For geometry problems involving regular polygons, decomposing the shape into smaller, simpler shapes (like equilateral triangles in a hexagon) is a very effective strategy. Also, using a coordinate system can simplify area and length calculations.

Answer 1

Step 1: Understanding the Concept:
The problem requires finding the ratio of the area of a regular hexagon to the area of a specific triangle inscribed within it. A regular hexagon can be divided into six identical equilateral triangles meeting at its center. This property is key to solving the problem.
Step 2: Key Formula or Approach:
Let the side length of the regular hexagon be \(s\).
The area of a regular hexagon is given by the area of six equilateral triangles with side \(s\).
Area of one equilateral triangle = \(\frac{\sqrt{3}}{4}s^2\).
Area of Hexagon = \(6 \times \frac{\sqrt{3}}{4}s^2 = \frac{3\sqrt{3}}{2}s^2\).
We will find the area of the grey triangle by identifying its base and height in terms of \(s\).
Step 3: Detailed Explanation:


Identify the vertices of the triangle: Let the vertices of the hexagon be A, B, C, D, E, F in a counter-clockwise direction. Based on the drawing, the vertices of the grey triangle can be identified as A, B, and D.
Calculate the area of the grey triangle (ABD):

Let's place the hexagon in a coordinate system with its center at the origin (0,0) and vertex D at (-s, 0).
The coordinates of the vertices would be: D(-s, 0), E(-s/2, -s\(\sqrt{3}\)/2), F(s/2, -s\(\sqrt{3}\)/2), A(s, 0), B(s/2, s\(\sqrt{3}\)/2), C(-s/2, s\(\sqrt{3}\)/2).
The base of the triangle ABD is the line segment AD, which is the main diagonal of the hexagon. Its length is \(2s\).
The height of the triangle with respect to the base AD is the perpendicular distance from vertex B to the line AD (the x-axis). This is the y-coordinate of B, which is \(\frac{s\sqrt{3}}{2}\).
The area of triangle ABD is: \[ \text{Area}_{\text{triangle}} = \frac{1}{2} \times \text{base} \times \text{height} = \frac{1}{2} \times (2s) \times \left(\frac{s\sqrt{3}}{2}\right) = \frac{s^2\sqrt{3}}{2} \]

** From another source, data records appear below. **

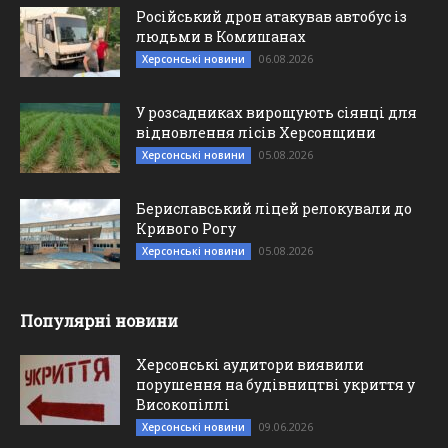
Російський дрон атакував автобус із
людьми в Комишанах
06.08.2026
Херсонські новини
У розсадниках вирощують сіянці для
відновлення лісів Херсонщини
05.08.2026
Херсонські новини
Бериславський ліцей релокували до
Кривого Рогу
05.08.2026
Херсонські новини
Популярні новини
Херсонські аудитори виявили
порушення на будівництві укриття у
Високопіллі
09.06.2026
Херсонські новини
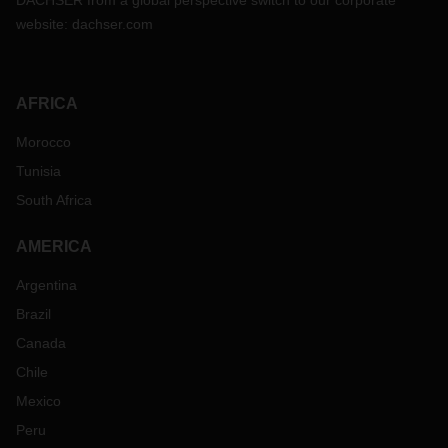
DACHSER from a global perspective switch to our corporate
website:
dachser.com
AFRICA
Morocco
Tunisia
South Africa
AMERICA
Argentina
Brazil
Canada
Chile
Mexico
Peru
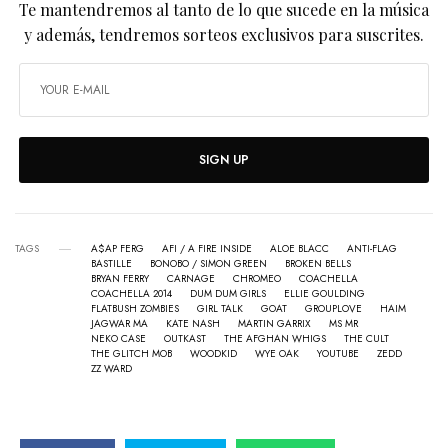
Te mantendremos al tanto de lo que sucede en la música
y además, tendremos sorteos exclusivos para suscrites.
SIGN UP
TAGS
A$AP FERG
AFI / A FIRE INSIDE
ALOE BLACC
ANTI-FLAG
BASTILLE
BONOBO / SIMON GREEN
BROKEN BELLS
BRYAN FERRY
CARNAGE
CHROMEO
COACHELLA
COACHELLA 2014
DUM DUM GIRLS
ELLIE GOULDING
FLATBUSH ZOMBIES
GIRL TALK
GOAT
GROUPLOVE
HAIM
JAGWAR MA
KATE NASH
MARTIN GARRIX
MS MR
NEKO CASE
OUTKAST
THE AFGHAN WHIGS
THE CULT
THE GLITCH MOB
WOODKID
WYE OAK
YOUTUBE
ZEDD
ZZ WARD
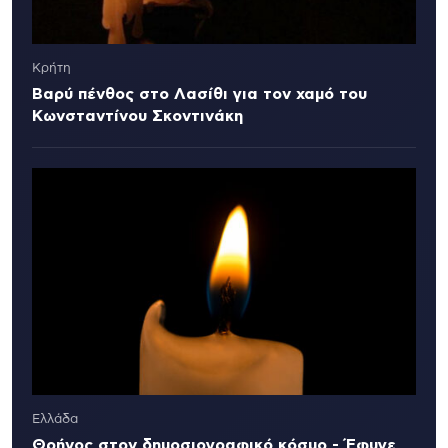
Κρήτη
Βαρύ πένθος στο Λασίθι για τον χαμό του
Κωνσταντίνου Σκοντινάκη
Ελλάδα
Θρήνος στον δημοσιογραφικό κόσμο - Έφυγε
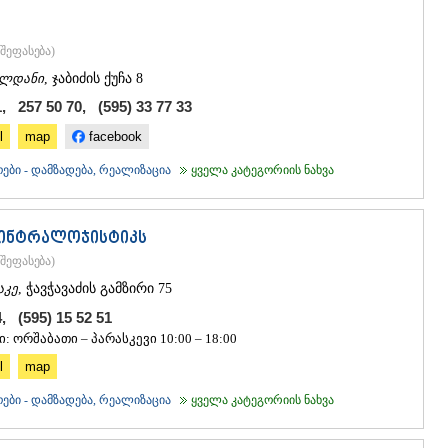
შეფასება
)
ლდანი
, ჯაბიძის ქუჩა 8
, 257 50 70, (595) 33 77 33
l
map
facebook
ები - დამზადება, რეალიზაცია
ყველა კატეგორიის ნახვა
 ინტრალოჯისტიკს
შეფასება
)
აკე
, ჭავჭავაძის გამზირი 75
4, (595) 15 52 51
: ორშაბათი – პარასკევი 10:00 – 18:00
l
map
ები - დამზადება, რეალიზაცია
ყველა კატეგორიის ნახვა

Calculate the ratio: \[ \text{Ratio} = \frac{\text{Area of the hexagon}}{\text{Area of the grey triangle}} = \frac{\frac{3\sqrt{3}}{2}s^2}{\frac{\sqrt{3}}{2}s^2} = 3 \]
Alternatively, the area of the grey triangle (\(\frac{s^2\sqrt{3}}{2}\)) is equal to the area of two of the small equilateral triangles that make up the hexagon ( \(2 \times \frac{\sqrt{3}}{4}s^2\) ). Since the hexagon is made of 6 such triangles, the ratio is \(6/2 = 3\).
Step 4: Final Answer:
The ratio of the area of the hexagon to the area of the grey triangle is 3.